● **What you need to do**
Print what the records say exactly, and omit the pictures.

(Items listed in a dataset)
= = =

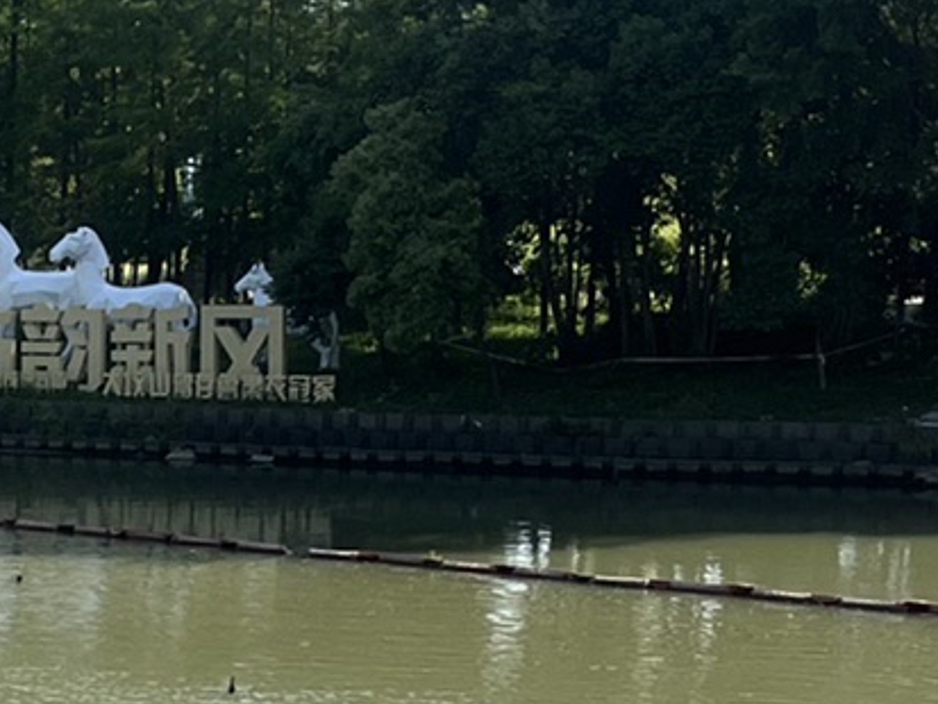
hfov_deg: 14.8
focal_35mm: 126
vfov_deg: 11.4
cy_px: 942
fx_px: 3415
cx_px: -357
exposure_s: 1/2309
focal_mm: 5.1
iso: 50
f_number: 1.6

= = =

● **Solution to this task**
hfov_deg: 14.8
focal_35mm: 126
vfov_deg: 11.4
cy_px: 942
fx_px: 3415
cx_px: -357
exposure_s: 1/2309
focal_mm: 5.1
iso: 50
f_number: 1.6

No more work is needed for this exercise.